Sinak almost appears to pull his acting punches. He approaches scorn for his younger foil (and the new generation of artists Ken represents), but never embraces a convincing outright dismissal or disdain. Sinak gets louder, yes, but he doesn’t portray a convincing antipathy toward his assistant. Maybe Sinak softens to make Rothko appear more sympathetic. Or, Sinak sees Rothko as, deep down, implicitly supporting the new pop artists he vocally scorns. (A theory that gets some weight when Rothko eventually dismisses Ken as an employee.)
Whatever the reason, Sinak isn’t pulling punches for Simonson’s sake. The younger performer holds his own opposite Sinak’s intensity. We watch Ken go from pushover to pushing back, though the transition isn’t as clear as it could be.
Early on, when Rothko hurls names of artists and philosophers he believes Ken should know, he doesn’t appear entirely cowed. He does a more effective job when he holds his own against Rothko after having read Nietzsche’s “Birth of Tragedy.” Ken offers his own take on Rothko’s Apollonian and Dionysian motivations, which lets Sinak play Rothko slightly more off balance.
While Simonson’s emboldened Ken is more convincing than the meek version, Sinak showing vulnerability and uncertainty elevates the second half of the show.
On the cusp of selling his murals to the newly opened Four Seasons restaurant (which he bitterly describes as “a temple of consumption”), we see his face as he gazes at his work. Sinak, staring at the imaginary fourth wall of his New York studio between the audience and the stage, shows vulnerability as Rothko contemplates doing that to his creations.

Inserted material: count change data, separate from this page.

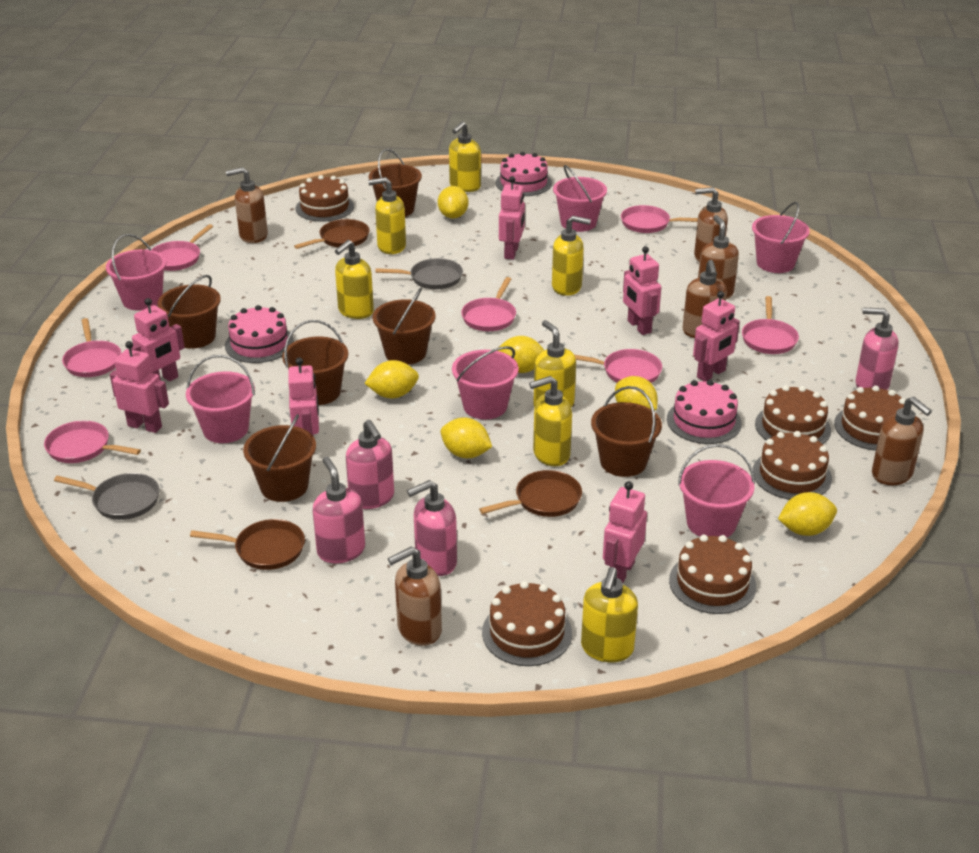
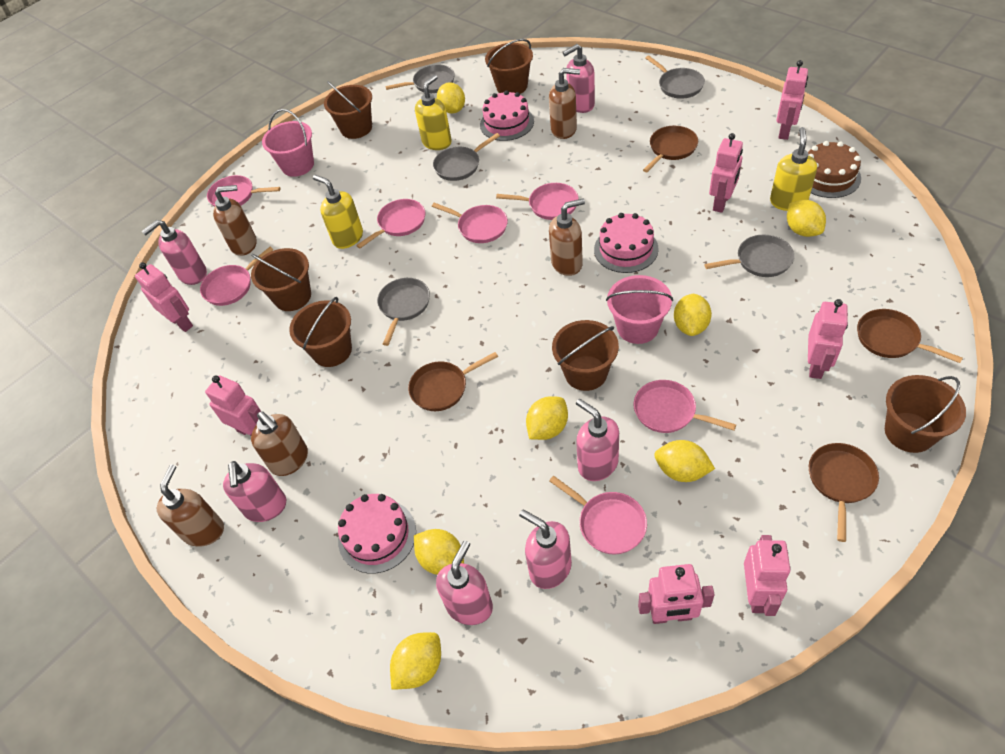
brown cake: [296,175,354,222] [482,581,572,666] [669,535,756,614] [753,431,832,500] [755,385,831,444] [834,385,906,451] = 6 -> [808,141,861,198] = 1
brown pan: [190,519,305,570] [294,219,369,249] [479,470,582,517] = 3 -> [408,352,498,411] [643,126,698,172] [809,443,879,542] [857,309,963,363] = 4
brown soap dispenser: [226,167,268,243] [388,546,442,646] [683,260,727,338] [694,187,728,262] [698,215,739,299] [872,397,932,485] = 6 -> [157,464,224,547] [213,185,257,256] [251,411,308,476] [549,68,580,139] [549,199,585,276] = 5
grey pan: [54,473,159,520] [376,258,463,289] = 2 -> [377,278,430,346] [385,64,455,93] [433,133,500,181] [646,55,705,99] [704,235,794,277] = 5
pink bucket: [106,234,166,311] [186,355,255,443] [452,346,519,419] [553,165,607,232] [678,444,755,537] [752,202,810,273] = 6 -> [262,109,314,177] [606,275,673,344] = 2
pink soap dispenser: [312,457,365,563] [346,420,394,509] [407,480,457,576] [856,308,898,390] = 4 -> [142,220,207,285] [223,461,286,522] [436,540,493,625] [519,509,572,589] [563,44,595,113] [576,399,619,481] = 6
yellow lemon: [364,360,419,398] [438,186,468,219] [440,417,492,458] [498,336,545,373] [615,376,658,411] [778,492,837,536] = 6 -> [390,632,441,690] [414,529,464,575] [437,82,465,114] [526,396,568,440] [654,440,715,482] [674,294,712,336] [787,200,826,237] = 7
yellow soap dispenser: [335,240,374,319] [368,177,406,254] [449,121,481,192] [529,376,572,466] [533,320,576,408] [552,216,591,296] [581,567,638,662] = 7 -> [313,175,363,249] [415,75,452,150] [770,127,817,211] = 3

“Will they forgive him?” he wonders out loud.
It’s Simonson’s turn to be dismissive, as Ken says the works are only paintings. Their verbal sparring is fun to watch, but the choreography between Sinak and Simonson, priming a canvas in burgundy red, is as smooth as the fresh layer of paint they end up with.

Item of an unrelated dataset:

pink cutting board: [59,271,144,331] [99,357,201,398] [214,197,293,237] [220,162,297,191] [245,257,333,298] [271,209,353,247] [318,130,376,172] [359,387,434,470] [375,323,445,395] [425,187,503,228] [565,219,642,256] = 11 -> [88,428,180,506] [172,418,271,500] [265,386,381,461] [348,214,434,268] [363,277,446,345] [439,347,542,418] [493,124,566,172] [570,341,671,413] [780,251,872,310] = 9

Crew for the show have a massive mess to clean after each performance and hours of setup prior. The reproduction canvases, set against a cluttered and drab art studio, radiate in the Civic Theatre’s black box. Doug Sween, who designed the set, said crew members used “layer after layer” of paint to recreate Rothko’s murals. These efforts, combined with Sinak and Simonson’s excellent performances, make “Red” a work of art. Just don’t try to define what that means to Mark Rothko.